I agree with Tina and Ron. If you have "Buyer's Remorse" and you no longer believe it is a good investment, your best option is to get out.
Unless you find some serious issue with the property, (e.g. structural damage - in which case you do not want it anyway), you probably will not be able to get seller to reduce by 15%. Just cancel the deal during the 7 days inspection period. Usually, the seller will let you have your earnest money back. Next time, you may wish to contact a good realtor, who will do the research and due diligence for you.
How do you know this?
If you BELIEVED this, and acted on it, how you find fault with anything anyone else did?
Here's the short story about LISTING PRICE:
Understand that the LISTING PRICE has one primary objective, to attract attention: It is not intended to be set in stone, and in many cases it is not even a good guideline toward the SELLING PRICE.
Some Sellers believe that by setting the LISTING PRICE high, they can always come down, and people will make an offer anyway: WRONG! Buyers will just bypass the property and look at houses that are within their price range. And six months from now, the Seller will slowly start lowering the PRICE, (this is called “chasing the curve”) and Buyers will be asking the question; “What’s wrong with that house?” and “Why has it been on the Market so long?”
Other Sellers set the LISTING PRICE low, to attract multiple offers. (The correct strategy.) We are asked; “Aren’t you obligated to sell at this price if someone offers it?” The answer is probably not; for that to happen, you would first have to have only one offer, and secondly, the offer would have be exactly the same, down to the smallest detail, (please discuss this with your Realtor).
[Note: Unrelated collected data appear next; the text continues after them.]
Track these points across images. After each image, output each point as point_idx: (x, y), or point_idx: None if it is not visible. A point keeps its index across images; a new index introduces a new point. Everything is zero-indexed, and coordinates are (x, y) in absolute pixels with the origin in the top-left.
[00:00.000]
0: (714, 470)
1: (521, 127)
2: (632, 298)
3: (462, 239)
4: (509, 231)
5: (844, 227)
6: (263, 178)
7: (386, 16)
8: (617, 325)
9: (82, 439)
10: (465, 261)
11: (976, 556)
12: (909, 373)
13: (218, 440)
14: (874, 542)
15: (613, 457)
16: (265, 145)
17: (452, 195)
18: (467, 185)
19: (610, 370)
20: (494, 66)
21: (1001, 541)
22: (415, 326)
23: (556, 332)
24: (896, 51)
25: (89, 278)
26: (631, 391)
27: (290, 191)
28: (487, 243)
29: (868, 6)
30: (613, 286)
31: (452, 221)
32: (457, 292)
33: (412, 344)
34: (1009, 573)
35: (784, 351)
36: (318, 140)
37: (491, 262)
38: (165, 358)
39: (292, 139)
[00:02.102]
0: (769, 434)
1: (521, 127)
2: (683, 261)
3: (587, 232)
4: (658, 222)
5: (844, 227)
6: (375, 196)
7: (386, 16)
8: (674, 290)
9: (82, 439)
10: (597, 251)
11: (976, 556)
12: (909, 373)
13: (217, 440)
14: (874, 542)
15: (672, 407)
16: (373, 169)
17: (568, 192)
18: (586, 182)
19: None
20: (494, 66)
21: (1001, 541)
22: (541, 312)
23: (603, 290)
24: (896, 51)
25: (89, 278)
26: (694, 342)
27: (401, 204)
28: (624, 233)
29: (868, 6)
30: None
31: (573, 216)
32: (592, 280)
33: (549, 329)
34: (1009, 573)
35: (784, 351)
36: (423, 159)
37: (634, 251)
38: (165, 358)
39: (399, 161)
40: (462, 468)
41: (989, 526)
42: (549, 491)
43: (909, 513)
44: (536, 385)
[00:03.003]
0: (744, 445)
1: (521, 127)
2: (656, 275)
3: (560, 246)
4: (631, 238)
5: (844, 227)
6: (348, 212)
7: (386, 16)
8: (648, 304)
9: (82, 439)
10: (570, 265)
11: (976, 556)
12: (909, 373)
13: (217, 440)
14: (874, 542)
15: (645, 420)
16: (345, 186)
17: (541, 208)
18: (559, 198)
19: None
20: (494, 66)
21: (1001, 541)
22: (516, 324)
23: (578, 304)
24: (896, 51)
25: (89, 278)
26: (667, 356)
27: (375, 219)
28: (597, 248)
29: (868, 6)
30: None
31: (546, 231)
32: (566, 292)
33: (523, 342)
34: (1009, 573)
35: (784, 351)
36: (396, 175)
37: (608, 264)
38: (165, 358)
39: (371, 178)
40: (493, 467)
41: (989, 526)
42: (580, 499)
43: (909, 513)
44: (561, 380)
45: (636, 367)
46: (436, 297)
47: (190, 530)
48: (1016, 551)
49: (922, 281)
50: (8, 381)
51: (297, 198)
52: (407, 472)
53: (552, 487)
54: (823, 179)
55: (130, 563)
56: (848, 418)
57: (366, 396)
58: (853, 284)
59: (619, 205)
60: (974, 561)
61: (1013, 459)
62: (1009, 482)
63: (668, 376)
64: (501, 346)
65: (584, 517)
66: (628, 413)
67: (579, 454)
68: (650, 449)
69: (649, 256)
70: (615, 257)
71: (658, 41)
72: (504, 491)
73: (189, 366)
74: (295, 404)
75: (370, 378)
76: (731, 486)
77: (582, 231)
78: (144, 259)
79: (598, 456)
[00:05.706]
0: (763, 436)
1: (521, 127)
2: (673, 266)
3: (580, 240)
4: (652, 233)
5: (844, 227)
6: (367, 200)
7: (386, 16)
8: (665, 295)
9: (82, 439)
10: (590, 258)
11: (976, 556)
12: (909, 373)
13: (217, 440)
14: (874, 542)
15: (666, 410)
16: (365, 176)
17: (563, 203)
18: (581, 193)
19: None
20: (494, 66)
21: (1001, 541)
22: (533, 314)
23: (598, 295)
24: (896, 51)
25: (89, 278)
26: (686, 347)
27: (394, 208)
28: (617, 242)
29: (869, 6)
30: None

Another thought; Buyer will search for potential properties by groups; for example, $400,000 to $450,000, and $250,000 to $300,000. If your house is priced at $460,000 or $310,000, the Buyers will never see it. (something else to discuss with your Agent.)
Different Banks have different philosophies about pricing their properties: You cannot draw any conclusions without a good analysis.
Have your Realtor do a CMA, (Comparative Market Analysis) to help you determine your Offering Price. It is the surest way to determine the Market Value of the property.
As far as Multiple Offers goes; have you ever met a Used Car salesman who said something like this>
And, honestly, you didn't act because of the Multiple Offer tip.
You saw GREEN and you did what you did; no one coersed you. You cannot blame anyone else. You chose to move without a CMA nor an Appraisal, you chose to offer cash, if you offered more than Market, Caviate Emptor.
Good luck and may God bless
These questions need to be directed to your Realtor. If you're working with a competent investment real estate broker, you'll know exactly what you're doing and why.
A winning bid is by definition an overbid. As for any credit, that's not possible at this point. A deal is a deal.
Your own option at this point is to back out if you are truly concerned that you have a poor deal in your hands.